___ The records ___

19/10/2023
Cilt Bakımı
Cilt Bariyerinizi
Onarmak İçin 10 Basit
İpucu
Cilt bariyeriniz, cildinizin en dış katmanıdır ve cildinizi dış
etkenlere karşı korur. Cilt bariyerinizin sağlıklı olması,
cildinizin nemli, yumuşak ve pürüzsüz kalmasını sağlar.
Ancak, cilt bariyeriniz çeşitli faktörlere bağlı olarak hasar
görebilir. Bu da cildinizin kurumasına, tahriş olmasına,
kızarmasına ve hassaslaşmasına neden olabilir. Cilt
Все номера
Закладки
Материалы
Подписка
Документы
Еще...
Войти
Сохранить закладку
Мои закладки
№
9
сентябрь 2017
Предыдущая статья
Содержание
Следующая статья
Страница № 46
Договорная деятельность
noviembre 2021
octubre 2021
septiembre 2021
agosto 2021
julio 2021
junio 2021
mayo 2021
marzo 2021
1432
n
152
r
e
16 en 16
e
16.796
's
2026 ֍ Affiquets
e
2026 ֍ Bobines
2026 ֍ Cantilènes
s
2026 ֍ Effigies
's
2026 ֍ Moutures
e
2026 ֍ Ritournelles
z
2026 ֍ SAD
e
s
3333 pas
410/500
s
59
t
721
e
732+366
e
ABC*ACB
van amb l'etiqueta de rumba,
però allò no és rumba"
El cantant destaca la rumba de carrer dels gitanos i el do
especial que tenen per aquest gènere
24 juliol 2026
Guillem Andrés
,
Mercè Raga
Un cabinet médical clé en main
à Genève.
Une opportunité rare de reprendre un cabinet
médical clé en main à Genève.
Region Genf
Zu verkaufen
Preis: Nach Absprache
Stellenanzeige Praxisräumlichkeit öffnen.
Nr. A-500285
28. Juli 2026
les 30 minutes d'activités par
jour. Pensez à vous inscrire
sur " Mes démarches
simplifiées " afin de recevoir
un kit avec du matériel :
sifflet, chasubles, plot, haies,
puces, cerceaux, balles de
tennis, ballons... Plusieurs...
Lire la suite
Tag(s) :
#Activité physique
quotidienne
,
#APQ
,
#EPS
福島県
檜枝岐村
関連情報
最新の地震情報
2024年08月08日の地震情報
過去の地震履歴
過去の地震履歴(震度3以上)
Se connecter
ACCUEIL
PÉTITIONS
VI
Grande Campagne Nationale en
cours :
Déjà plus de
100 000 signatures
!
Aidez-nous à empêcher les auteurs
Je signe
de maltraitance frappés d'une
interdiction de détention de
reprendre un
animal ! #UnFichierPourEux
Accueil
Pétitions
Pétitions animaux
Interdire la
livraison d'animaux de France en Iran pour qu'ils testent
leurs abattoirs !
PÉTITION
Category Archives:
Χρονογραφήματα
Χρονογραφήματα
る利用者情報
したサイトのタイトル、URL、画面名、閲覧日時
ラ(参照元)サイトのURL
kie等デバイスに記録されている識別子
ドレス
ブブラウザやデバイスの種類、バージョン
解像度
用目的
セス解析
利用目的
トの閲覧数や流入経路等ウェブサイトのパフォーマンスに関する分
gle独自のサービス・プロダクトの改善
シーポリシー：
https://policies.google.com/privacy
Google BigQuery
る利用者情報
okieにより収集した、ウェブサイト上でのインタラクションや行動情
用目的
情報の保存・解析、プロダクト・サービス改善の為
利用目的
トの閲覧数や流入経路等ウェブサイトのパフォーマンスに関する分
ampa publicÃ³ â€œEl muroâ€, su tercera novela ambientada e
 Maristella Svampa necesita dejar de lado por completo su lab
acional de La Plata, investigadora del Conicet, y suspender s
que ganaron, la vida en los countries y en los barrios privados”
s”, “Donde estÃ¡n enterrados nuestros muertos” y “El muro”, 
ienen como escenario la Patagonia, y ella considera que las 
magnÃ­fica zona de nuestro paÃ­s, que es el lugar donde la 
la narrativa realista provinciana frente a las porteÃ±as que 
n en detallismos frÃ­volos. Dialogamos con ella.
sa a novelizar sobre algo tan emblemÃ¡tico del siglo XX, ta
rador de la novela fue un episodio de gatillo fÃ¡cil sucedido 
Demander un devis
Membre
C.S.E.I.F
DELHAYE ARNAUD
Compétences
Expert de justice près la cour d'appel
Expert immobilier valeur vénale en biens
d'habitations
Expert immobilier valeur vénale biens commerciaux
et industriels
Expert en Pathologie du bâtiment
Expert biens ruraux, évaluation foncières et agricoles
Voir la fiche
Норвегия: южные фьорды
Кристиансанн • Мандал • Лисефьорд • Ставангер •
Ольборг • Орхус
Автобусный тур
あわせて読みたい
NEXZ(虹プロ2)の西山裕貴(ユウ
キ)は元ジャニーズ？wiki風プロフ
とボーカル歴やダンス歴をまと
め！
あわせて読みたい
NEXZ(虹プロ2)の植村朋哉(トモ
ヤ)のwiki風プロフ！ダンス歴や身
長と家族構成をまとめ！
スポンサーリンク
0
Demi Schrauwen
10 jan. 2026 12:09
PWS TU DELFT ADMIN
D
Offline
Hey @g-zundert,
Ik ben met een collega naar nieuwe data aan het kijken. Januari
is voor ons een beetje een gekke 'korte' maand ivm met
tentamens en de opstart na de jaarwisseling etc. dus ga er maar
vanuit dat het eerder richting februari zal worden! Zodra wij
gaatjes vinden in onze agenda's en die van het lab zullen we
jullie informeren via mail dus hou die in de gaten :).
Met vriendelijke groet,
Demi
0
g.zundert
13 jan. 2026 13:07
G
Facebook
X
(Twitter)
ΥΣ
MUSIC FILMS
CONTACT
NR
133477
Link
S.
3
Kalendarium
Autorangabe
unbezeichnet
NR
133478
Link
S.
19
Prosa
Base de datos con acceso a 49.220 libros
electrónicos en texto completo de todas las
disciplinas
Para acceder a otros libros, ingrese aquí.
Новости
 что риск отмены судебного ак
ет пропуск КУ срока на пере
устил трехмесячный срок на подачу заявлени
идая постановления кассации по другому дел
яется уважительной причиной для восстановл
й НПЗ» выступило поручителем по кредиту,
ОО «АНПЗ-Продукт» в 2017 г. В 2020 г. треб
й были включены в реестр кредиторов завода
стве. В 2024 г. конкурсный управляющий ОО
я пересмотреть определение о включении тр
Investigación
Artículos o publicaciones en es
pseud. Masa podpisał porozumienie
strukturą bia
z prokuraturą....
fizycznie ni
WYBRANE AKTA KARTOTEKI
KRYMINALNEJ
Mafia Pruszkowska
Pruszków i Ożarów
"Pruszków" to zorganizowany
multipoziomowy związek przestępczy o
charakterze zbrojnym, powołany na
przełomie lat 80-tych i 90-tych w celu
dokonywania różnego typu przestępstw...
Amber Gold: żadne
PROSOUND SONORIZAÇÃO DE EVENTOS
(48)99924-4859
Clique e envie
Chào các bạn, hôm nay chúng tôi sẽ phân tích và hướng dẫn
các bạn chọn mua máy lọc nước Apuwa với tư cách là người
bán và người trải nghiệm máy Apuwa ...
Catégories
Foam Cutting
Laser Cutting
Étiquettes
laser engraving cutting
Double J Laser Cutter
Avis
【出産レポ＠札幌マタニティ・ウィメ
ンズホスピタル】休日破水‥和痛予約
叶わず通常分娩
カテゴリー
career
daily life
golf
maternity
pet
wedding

___

**Exercise details**. Edit the text of all the records above by changing "Mafia Pruszkowska" to "Grupa Pruszkowska", and keep every other line the same.

**Your solution**.
19/10/2023
Cilt Bakımı
Cilt Bariyerinizi
Onarmak İçin 10 Basit
İpucu
Cilt bariyeriniz, cildinizin en dış katmanıdır ve cildinizi dış
etkenlere karşı korur. Cilt bariyerinizin sağlıklı olması,
cildinizin nemli, yumuşak ve pürüzsüz kalmasını sağlar.
Ancak, cilt bariyeriniz çeşitli faktörlere bağlı olarak hasar
görebilir. Bu da cildinizin kurumasına, tahriş olmasına,
kızarmasına ve hassaslaşmasına neden olabilir. Cilt
Все номера
Закладки
Материалы
Подписка
Документы
Еще...
Войти
Сохранить закладку
Мои закладки
№
9
сентябрь 2017
Предыдущая статья
Содержание
Следующая статья
Страница № 46
Договорная деятельность
noviembre 2021
octubre 2021
septiembre 2021
agosto 2021
julio 2021
junio 2021
mayo 2021
marzo 2021
1432
n
152
r
e
16 en 16
e
16.796
's
2026 ֍ Affiquets
e
2026 ֍ Bobines
2026 ֍ Cantilènes
s
2026 ֍ Effigies
's
2026 ֍ Moutures
e
2026 ֍ Ritournelles
z
2026 ֍ SAD
e
s
3333 pas
410/500
s
59
t
721
e
732+366
e
ABC*ACB
van amb l'etiqueta de rumba,
però allò no és rumba"
El cantant destaca la rumba de carrer dels gitanos i el do
especial que tenen per aquest gènere
24 juliol 2026
Guillem Andrés
,
Mercè Raga
Un cabinet médical clé en main
à Genève.
Une opportunité rare de reprendre un cabinet
médical clé en main à Genève.
Region Genf
Zu verkaufen
Preis: Nach Absprache
Stellenanzeige Praxisräumlichkeit öffnen.
Nr. A-500285
28. Juli 2026
les 30 minutes d'activités par
jour. Pensez à vous inscrire
sur " Mes démarches
simplifiées " afin de recevoir
un kit avec du matériel :
sifflet, chasubles, plot, haies,
puces, cerceaux, balles de
tennis, ballons... Plusieurs...
Lire la suite
Tag(s) :
#Activité physique
quotidienne
,
#APQ
,
#EPS
福島県
檜枝岐村
関連情報
最新の地震情報
2024年08月08日の地震情報
過去の地震履歴
過去の地震履歴(震度3以上)
Se connecter
ACCUEIL
PÉTITIONS
VI
Grande Campagne Nationale en
cours :
Déjà plus de
100 000 signatures
!
Aidez-nous à empêcher les auteurs
Je signe
de maltraitance frappés d'une
interdiction de détention de
reprendre un
animal ! #UnFichierPourEux
Accueil
Pétitions
Pétitions animaux
Interdire la
livraison d'animaux de France en Iran pour qu'ils testent
leurs abattoirs !
PÉTITION
Category Archives:
Χρονογραφήματα
Χρονογραφήματα
る利用者情報
したサイトのタイトル、URL、画面名、閲覧日時
ラ(参照元)サイトのURL
kie等デバイスに記録されている識別子
ドレス
ブブラウザやデバイスの種類、バージョン
解像度
用目的
セス解析
利用目的
トの閲覧数や流入経路等ウェブサイトのパフォーマンスに関する分
gle独自のサービス・プロダクトの改善
シーポリシー：
https://policies.google.com/privacy
Google BigQuery
る利用者情報
okieにより収集した、ウェブサイト上でのインタラクションや行動情
用目的
情報の保存・解析、プロダクト・サービス改善の為
利用目的
トの閲覧数や流入経路等ウェブサイトのパフォーマンスに関する分
ampa publicÃ³ â€œEl muroâ€, su tercera novela ambientada e
 Maristella Svampa necesita dejar de lado por completo su lab
acional de La Plata, investigadora del Conicet, y suspender s
que ganaron, la vida en los countries y en los barrios privados”
s”, “Donde estÃ¡n enterrados nuestros muertos” y “El muro”, 
ienen como escenario la Patagonia, y ella considera que las 
magnÃ­fica zona de nuestro paÃ­s, que es el lugar donde la 
la narrativa realista provinciana frente a las porteÃ±as que 
n en detallismos frÃ­volos. Dialogamos con ella.
sa a novelizar sobre algo tan emblemÃ¡tico del siglo XX, ta
rador de la novela fue un episodio de gatillo fÃ¡cil sucedido 
Demander un devis
Membre
C.S.E.I.F
DELHAYE ARNAUD
Compétences
Expert de justice près la cour d'appel
Expert immobilier valeur vénale en biens
d'habitations
Expert immobilier valeur vénale biens commerciaux
et industriels
Expert en Pathologie du bâtiment
Expert biens ruraux, évaluation foncières et agricoles
Voir la fiche
Норвегия: южные фьорды
Кристиансанн • Мандал • Лисефьорд • Ставангер •
Ольборг • Орхус
Автобусный тур
あわせて読みたい
NEXZ(虹プロ2)の西山裕貴(ユウ
キ)は元ジャニーズ？wiki風プロフ
とボーカル歴やダンス歴をまと
め！
あわせて読みたい
NEXZ(虹プロ2)の植村朋哉(トモ
ヤ)のwiki風プロフ！ダンス歴や身
長と家族構成をまとめ！
スポンサーリンク
0
Demi Schrauwen
10 jan. 2026 12:09
PWS TU DELFT ADMIN
D
Offline
Hey @g-zundert,
Ik ben met een collega naar nieuwe data aan het kijken. Januari
is voor ons een beetje een gekke 'korte' maand ivm met
tentamens en de opstart na de jaarwisseling etc. dus ga er maar
vanuit dat het eerder richting februari zal worden! Zodra wij
gaatjes vinden in onze agenda's en die van het lab zullen we
jullie informeren via mail dus hou die in de gaten :).
Met vriendelijke groet,
Demi
0
g.zundert
13 jan. 2026 13:07
G
Facebook
X
(Twitter)
ΥΣ
MUSIC FILMS
CONTACT
NR
133477
Link
S.
3
Kalendarium
Autorangabe
unbezeichnet
NR
133478
Link
S.
19
Prosa
Base de datos con acceso a 49.220 libros
electrónicos en texto completo de todas las
disciplinas
Para acceder a otros libros, ingrese aquí.
Новости
 что риск отмены судебного ак
ет пропуск КУ срока на пере
устил трехмесячный срок на подачу заявлени
идая постановления кассации по другому дел
яется уважительной причиной для восстановл
й НПЗ» выступило поручителем по кредиту,
ОО «АНПЗ-Продукт» в 2017 г. В 2020 г. треб
й были включены в реестр кредиторов завода
стве. В 2024 г. конкурсный управляющий ОО
я пересмотреть определение о включении тр
Investigación
Artículos o publicaciones en es
pseud. Masa podpisał porozumienie
strukturą bia
z prokuraturą....
fizycznie ni
WYBRANE AKTA KARTOTEKI
KRYMINALNEJ
Grupa Pruszkowska
Pruszków i Ożarów
"Pruszków" to zorganizowany
multipoziomowy związek przestępczy o
charakterze zbrojnym, powołany na
przełomie lat 80-tych i 90-tych w celu
dokonywania różnego typu przestępstw...
Amber Gold: żadne
PROSOUND SONORIZAÇÃO DE EVENTOS
(48)99924-4859
Clique e envie
Chào các bạn, hôm nay chúng tôi sẽ phân tích và hướng dẫn
các bạn chọn mua máy lọc nước Apuwa với tư cách là người
bán và người trải nghiệm máy Apuwa ...
Catégories
Foam Cutting
Laser Cutting
Étiquettes
laser engraving cutting
Double J Laser Cutter
Avis
【出産レポ＠札幌マタニティ・ウィメ
ンズホスピタル】休日破水‥和痛予約
叶わず通常分娩
カテゴリー
career
daily life
golf
maternity
pet
wedding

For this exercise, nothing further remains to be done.